Check each line of the material below, and copy it if it holds the string "mathcal".
____
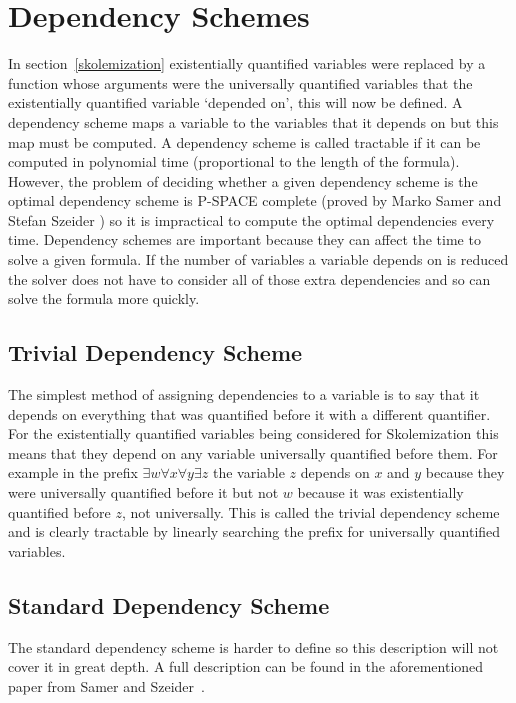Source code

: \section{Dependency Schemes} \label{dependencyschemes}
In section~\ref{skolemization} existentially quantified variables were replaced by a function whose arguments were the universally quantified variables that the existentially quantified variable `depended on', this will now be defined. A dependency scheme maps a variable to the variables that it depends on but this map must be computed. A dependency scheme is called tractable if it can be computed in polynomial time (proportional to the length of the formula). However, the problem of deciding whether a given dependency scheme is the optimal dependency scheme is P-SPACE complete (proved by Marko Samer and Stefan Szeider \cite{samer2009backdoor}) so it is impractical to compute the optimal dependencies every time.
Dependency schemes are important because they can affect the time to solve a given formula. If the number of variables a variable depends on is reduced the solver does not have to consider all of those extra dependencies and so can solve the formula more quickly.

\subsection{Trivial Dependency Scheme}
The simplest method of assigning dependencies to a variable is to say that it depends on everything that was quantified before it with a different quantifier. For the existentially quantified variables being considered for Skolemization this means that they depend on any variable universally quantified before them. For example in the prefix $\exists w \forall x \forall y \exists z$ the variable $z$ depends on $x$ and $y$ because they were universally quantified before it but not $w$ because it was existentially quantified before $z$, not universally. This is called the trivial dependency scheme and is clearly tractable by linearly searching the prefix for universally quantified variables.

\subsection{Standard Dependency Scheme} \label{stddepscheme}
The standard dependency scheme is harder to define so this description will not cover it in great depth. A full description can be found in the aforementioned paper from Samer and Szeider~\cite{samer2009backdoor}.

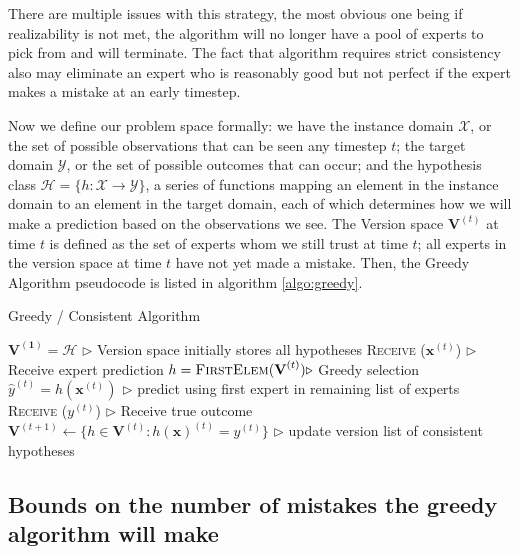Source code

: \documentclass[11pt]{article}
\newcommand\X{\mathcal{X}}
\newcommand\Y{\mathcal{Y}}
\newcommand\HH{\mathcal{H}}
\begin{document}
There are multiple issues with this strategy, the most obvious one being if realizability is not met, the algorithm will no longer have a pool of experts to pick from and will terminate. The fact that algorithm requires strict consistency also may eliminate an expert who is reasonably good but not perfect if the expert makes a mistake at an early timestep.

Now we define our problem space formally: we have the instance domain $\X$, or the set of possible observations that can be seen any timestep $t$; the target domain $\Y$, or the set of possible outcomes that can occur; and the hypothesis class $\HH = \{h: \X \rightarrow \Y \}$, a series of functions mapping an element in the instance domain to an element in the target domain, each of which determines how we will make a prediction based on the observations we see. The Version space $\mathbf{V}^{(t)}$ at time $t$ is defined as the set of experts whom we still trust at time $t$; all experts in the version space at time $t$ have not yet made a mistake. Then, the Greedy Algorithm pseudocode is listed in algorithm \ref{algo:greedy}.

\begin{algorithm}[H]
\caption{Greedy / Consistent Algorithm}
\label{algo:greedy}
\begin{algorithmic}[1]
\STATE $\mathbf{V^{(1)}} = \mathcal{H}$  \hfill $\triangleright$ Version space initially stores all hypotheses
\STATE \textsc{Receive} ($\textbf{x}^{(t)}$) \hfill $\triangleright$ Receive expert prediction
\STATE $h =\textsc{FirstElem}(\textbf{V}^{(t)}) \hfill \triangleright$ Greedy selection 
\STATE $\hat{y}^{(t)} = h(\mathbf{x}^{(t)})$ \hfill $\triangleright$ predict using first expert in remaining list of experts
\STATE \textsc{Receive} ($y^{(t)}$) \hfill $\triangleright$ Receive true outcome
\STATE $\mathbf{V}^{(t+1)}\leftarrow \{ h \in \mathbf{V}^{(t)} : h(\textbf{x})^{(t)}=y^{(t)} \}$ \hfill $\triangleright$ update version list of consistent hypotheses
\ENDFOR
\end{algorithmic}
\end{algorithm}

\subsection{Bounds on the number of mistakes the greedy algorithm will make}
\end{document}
____
### [TASK RESPONSE]
\newcommand\X{\mathcal{X}}
\newcommand\Y{\mathcal{Y}}
\newcommand\HH{\mathcal{H}}
\STATE $\mathbf{V^{(1)}} = \mathcal{H}$  \hfill $\triangleright$ Version space initially stores all hypotheses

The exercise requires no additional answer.